# New Loft layout question



## randymcone (Nov 19, 2008)

I'm getting to the point of putting up hardware cloth and placing perches and such in my new loft.
I have a question though.
I have a 2'x4'x6'5" aviary that's open the the loft.
Would there be any issue with me placing an automatic waterer in the aviary and the feed box in the loft? Does the water and the feed need to be in close proximity?
Having the water in the aviary would bypass any additional mess inside the loft.
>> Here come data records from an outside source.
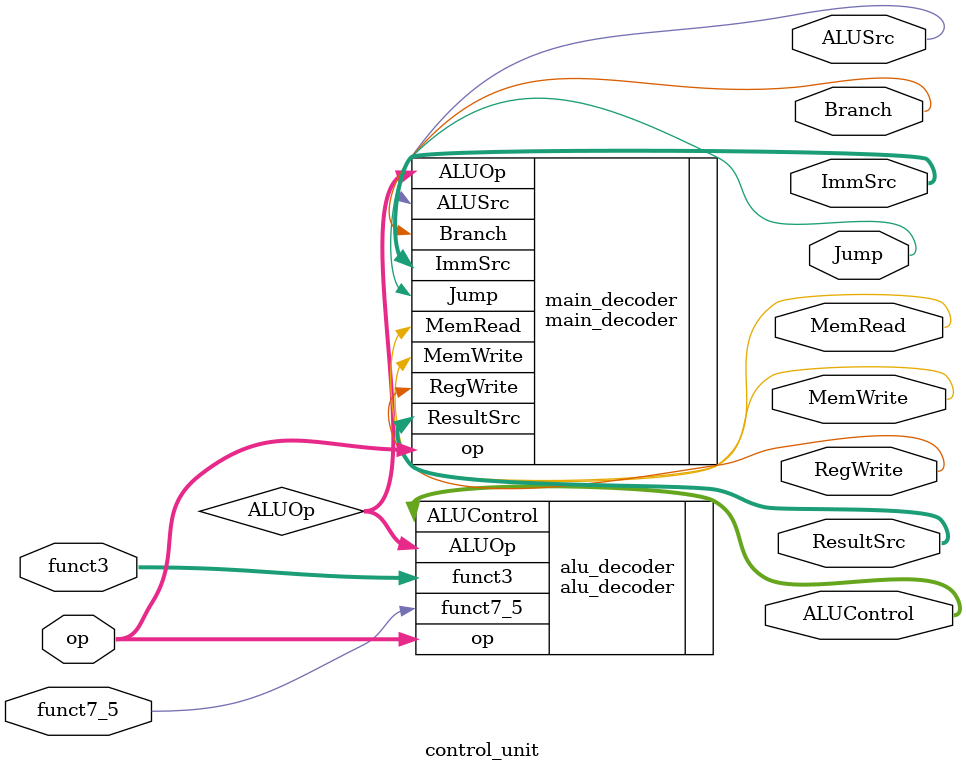
<source format=sv>
module control_unit #(
    parameter                         OP_WIDTH       = 7,
    parameter                         FUNCT3_WIDTH   = 3,
    parameter                         ALU_CTRL_WIDTH = 4,
    parameter                         IMM_SRC_WIDTH  = 3,
    parameter                         ALU_OP_WIDTH   = 3
) (
    input logic [OP_WIDTH-1:0]        op,
    input logic [FUNCT3_WIDTH-1:0]    funct3,
    input logic                       funct7_5,

    output logic [1:0]                ResultSrc,
    output logic                      MemWrite,
    output logic                      MemRead,
    output logic [ALU_CTRL_WIDTH-1:0] ALUControl,
    output logic                      ALUSrc,
    output logic [IMM_SRC_WIDTH-1:0]  ImmSrc,
    output logic                      RegWrite,
    output logic                      Jump,
    output logic                      Branch
);

    logic [ALU_OP_WIDTH-1:0]          ALUOp;

    main_decoder  #(
        .IMM_SRC_WIDTH  (IMM_SRC_WIDTH),
        .ALU_OP_WIDTH   (ALU_OP_WIDTH)
    ) 
    main_decoder (
        .op             (op),
        .Branch         (Branch),
        .ResultSrc      (ResultSrc),
        .MemWrite       (MemWrite),
        .MemRead        (MemRead),
        .ALUSrc         (ALUSrc),
        .ImmSrc         (ImmSrc),
        .RegWrite       (RegWrite),
        .ALUOp          (ALUOp),
        .Jump           (Jump)
    );

    alu_decoder #(
        .OP_WIDTH       (OP_WIDTH),
        .FUNCT3_WIDTH   (FUNCT3_WIDTH),
        .ALU_OP_WIDTH   (ALU_OP_WIDTH),
        .ALU_CTRL_WIDTH (ALU_CTRL_WIDTH)
    ) alu_decoder (
        .op             (op),
        .funct3         (funct3),
        .funct7_5       (funct7_5),
        .ALUOp          (ALUOp),
        .ALUControl     (ALUControl)
    );
  
endmodule

</source>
See the design on page 2 here: http://www.pigeons.biz/forums/f38/new-loft-design-beginner-31636.html


Thanks for all the help.
Randy


----------



## Ed (Sep 18, 2008)

I keep my waterer in the aviary and the feed and grit inside the loft.
I just make sure that I sweep up the floor everyday so it doesnt attract mice and other critters


----------



## karijo (Apr 11, 2006)

Randy, I think we are all waiting to see pics of your awesome loft!!


----------



## maine123 (Sep 21, 2007)

Yeah, we are waiting for pics!  it sounds like it will be amazing.


----------



## randymcone (Nov 19, 2008)

Thanks for the help.
I plan on taking a lot of pictures once I'm done.
Since I have little construction experience, this project has taken a long time to build (I wanted to make sure I got it right).
It's only 8x6 with a 2x4x6.5 foot aviary and it's being built with only recovered, construction site materials, I don't know how *amazing* it will be, but it is sturdy and water proof. lol.


----------



## spirit wings (Mar 29, 2008)

I also put the water in the aviary, they just walk out and get a drink and it stays cleaner that as no dust gets in the water from them, if it is in the loft it should be up off the floor so no debris can get in the water and it stays cleaner. putting it in the aviary works for me.


----------